Editor's Note
A recent analysis by the RAND Corporation, a research and analysis nonprofit, revealed a disparity between hospital and ambulatory surgery center (ASC) prices paid by employers and private payers compared to Medicare prices, Revcycle Intelligence May 15 reports. The study, covering data from 2020 to 2022, showed private payers paid, on average, 254% more than Medicare for identical inpatient and hospital outpatient services at the same facilities.
The study encompassed data from over 4,000 hospitals and ASC nationwide. It showed inpatient hospital facility services were priced at 255% of Medicare rates, hospital outpatient services at 289%, and associated professional services at 188%. Outpatient services in ASCs averaged 170% of Medicare prices, with researchers noting the disparity would have been lower if not for different Medicare reimbursement systems.
There were also substantial state-level variations. While Maryland was excluded because of its unique all-payer rate-setting model, states like California, Florida, Georgia, New York, South Carolina, West Virginia, and Wisconsin saw relative prices exceed 300% of Medicare rates, while Arkansas, Iowa, Massachusetts, Michigan, and Mississippi had lower relative prices under 200%. Still, the state-level average price has consistently exceeded 200% of Medicare since RAND began its analysis.

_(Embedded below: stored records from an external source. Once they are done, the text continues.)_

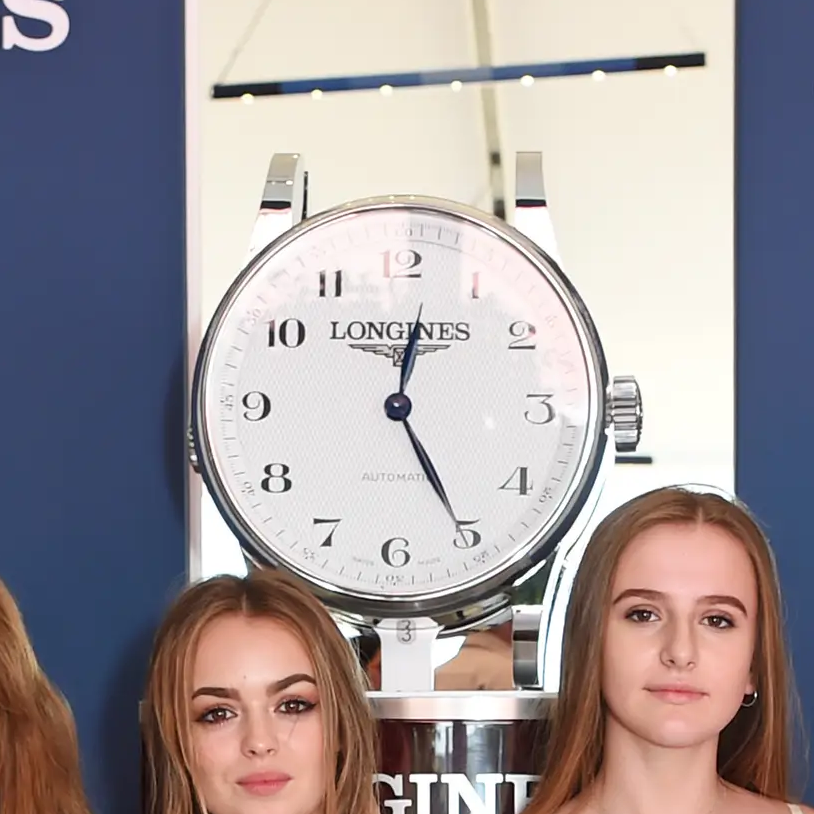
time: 12:25
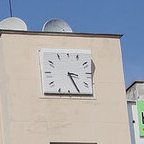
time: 3:25
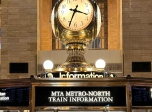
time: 3:34
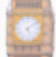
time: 5:09
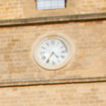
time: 4:35
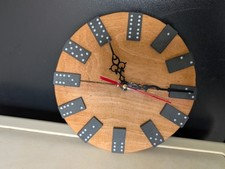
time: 11:15
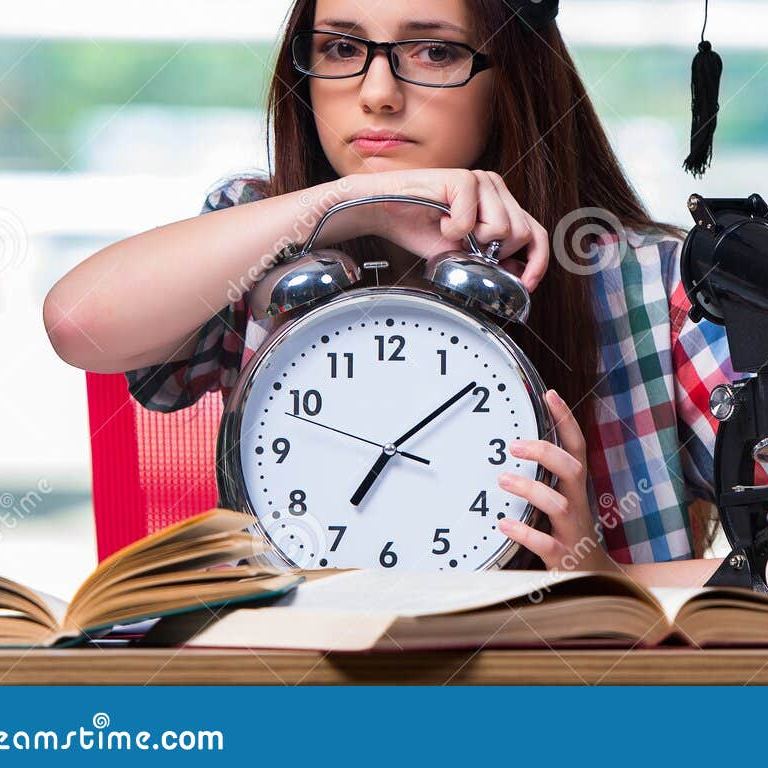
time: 7:08
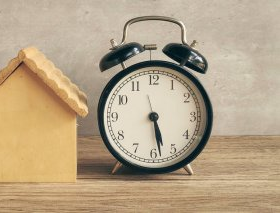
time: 5:28
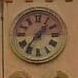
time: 1:36
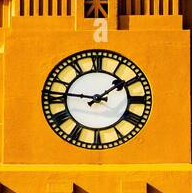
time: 1:46
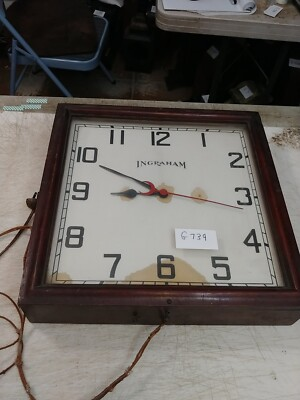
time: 8:49
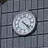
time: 4:22
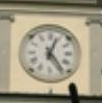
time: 12:23
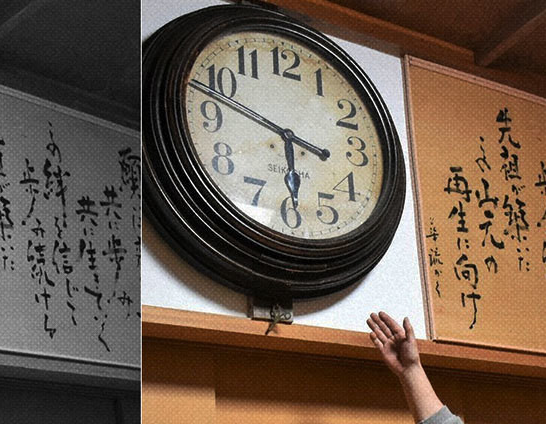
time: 5:47
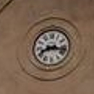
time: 8:17
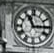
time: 11:14
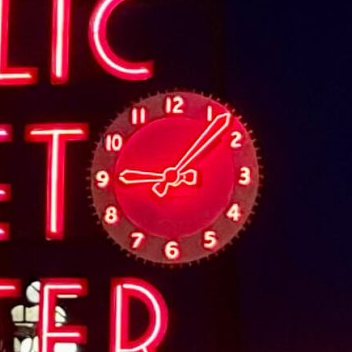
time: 9:07
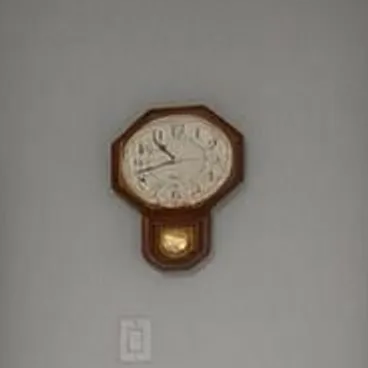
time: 10:42
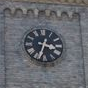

For specialty drugs, the study highlighted exorbitant prices administered in hospitals, with private payer prices averaging 278% of the average sales price compared to Medicare's 106%. According to the article, this price inflation significantly impacts the spending of the privately insured population, with hospital services accounting for 42% of total personal healthcare spending—roughly $486 billion. The financial burden is also reflected in the rising premiums for employer-sponsored insurance plans, which have surged by about 50% over the past decade. According to the Kaiser Family Foundation, family coverage premiums rose from $16,350 in 2013 to nearly $24,000 in 2023.
Peter S. Hussey, director of RAND Health Care, emphasized the study's value for employers seeking to make informed healthcare purchasing decisions and for policymakers aiming to curb healthcare costs. However, the American Hospital Association (AHA) criticized the study, arguing it overstates the disparity by comparing against "woefully inadequate" Medicare payments and ignoring the financial and operational challenges hospitals face. AHA also said the study represents a small fraction of overall hospital spending and overlooks the role of commercial insurers in driving up healthcare costs.